De quoi engendrer des conflits larvés qui trouvent aussi leur source dans les nouvelles solidarités que la pause clope a créées. Elles sont souvent l'occasion de discussions détendues sur le travail, voire d'organiser des brain storming impromptus desquels sont, de fait, exclus les non fumeurs. "C'est vrai que lorsqu'on fait une pause, on descend à plusieurs et on parle souvent des projets sur lesquelles on travaille, reconnaît Julien, cadre dans une banque. Cela ressemble parfois à des réunions informelles. Il arrive même qu'on discute des problèmes au sein des services". Et d'ajouter: "Si je n'étais pas fumeur, j'aurais parfois l'impression d'être en dehors du coup". Julia, qui vient d'intégrer un cabinet d'audit, connaît ce sentiment. Son supérieur hiérarchique est un "gros fumeur" qui embarque avec lui, chaque fois qu'il prend une pause, les autres fumeurs de l'équipe. "Inévitablement, il est plus proche d'eux, regrette-t-elle, même si ce n'est pas intentionnel."  
"Fumer, un acte social"
L'interdiction de la cigarette dans les lieux publics a été envisagée en prenant en compte le seul point de vue médical. Les ressources humaines ont sous-estimé l'impact que la mesure pouvait avoir sur les relations entre les salariés. "Fumer, c'est un acte très social, analyse Juan Falomir, professeur de psychologie sociale à l'université de Genève, et auteur de Société contre fumeurs. A force d'être stigmatisés, d'être vus comme des gens malades ou dépendants, les fumeurs ont recréé des liens de solidarité qui, par nature, excluent ceux qui ne font pas partie de leur groupe." 

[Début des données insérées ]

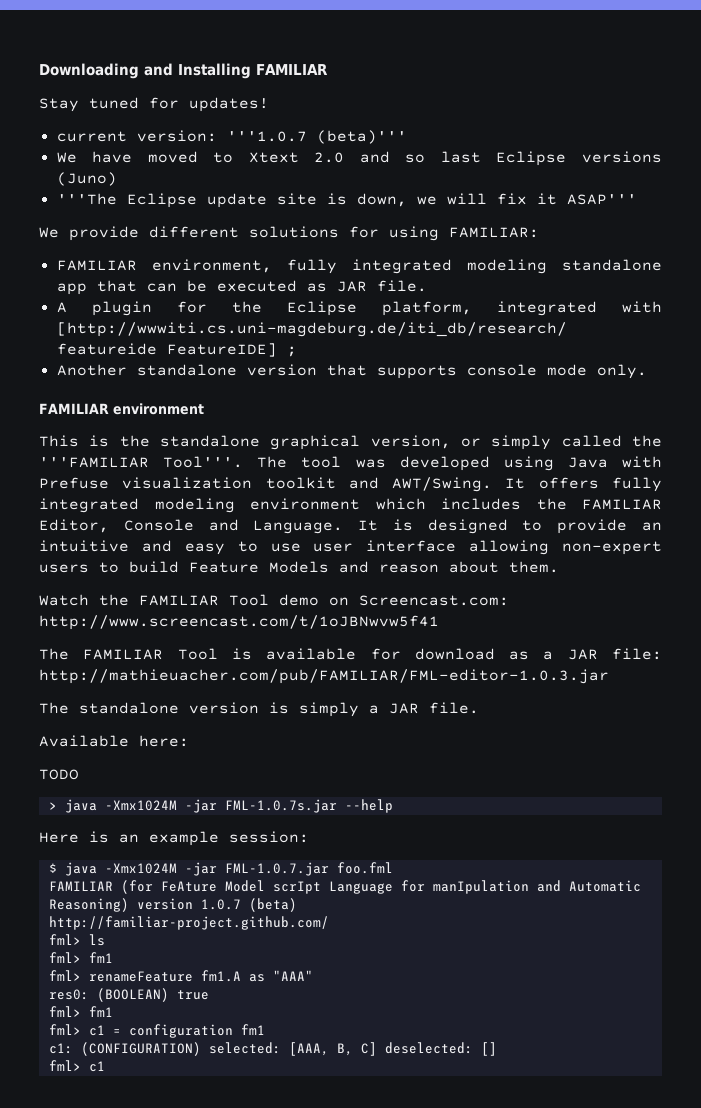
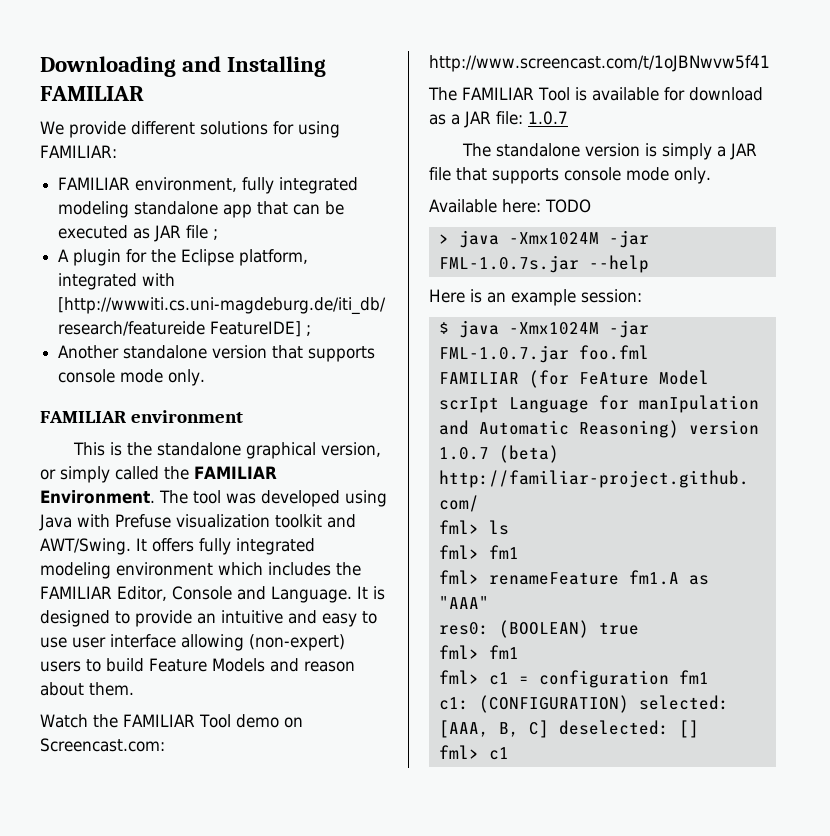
[39,97,269,112] [56,130,407,144] [56,151,662,166] [56,172,117,186] [56,193,637,208] // Stay tuned for updates! // current version: '''1.0.7 (beta)''' // We have moved to Xtext 2.0 and so last Eclipse versions (Juno) // '''The Eclipse update site is down, we will fix it ASAP''' -> (144, 93) none
[376,280,427,292] file. -> [186,225,219,240] file ;
[39,456,244,468] '''FAMILIAR Tool'''. -> [194,466,277,479] [40,490,155,504] FAMILIAR Environment.
[562,541,662,555] non-expert -> [249,634,345,651] (non-expert)
[39,669,609,684] http://mathieuacher.com/pub/FAMILIAR/FML-editor-1.0.3.jar -> [528,111,568,125] 1.0.7
[429,702,479,714] file. -> [429,167,711,184] file that supports console mode only.
(189, 741) // -> (541, 206) none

Pourtant, selon Dominique Steiler, c'est aux ressources humaines que revient la tâche de limiter les effets du clivage induit par la cigarette: "Les managers doivent encourager leurs salariés à faire régulièrement des pauses tous ensemble car c'est un moment indispensable dans le bon fonctionnement d'une entreprise, assure le professeur en management. Quel que soit son objectif -un déjeuner, un café ou une cigarette- elle permet d'aborder des sujets qui ont été passé sous silence en réunion, de connaître des salariés d'autres services et renforcer les relations dans l'équipe ». Dans certaines entreprises, une pause commune est même comprise dans l'emploi du temps des salariés. "Il faut garder à l'esprit que plus une équipe se connaît, plus elle est performante et plus la régulation du stress sera facile."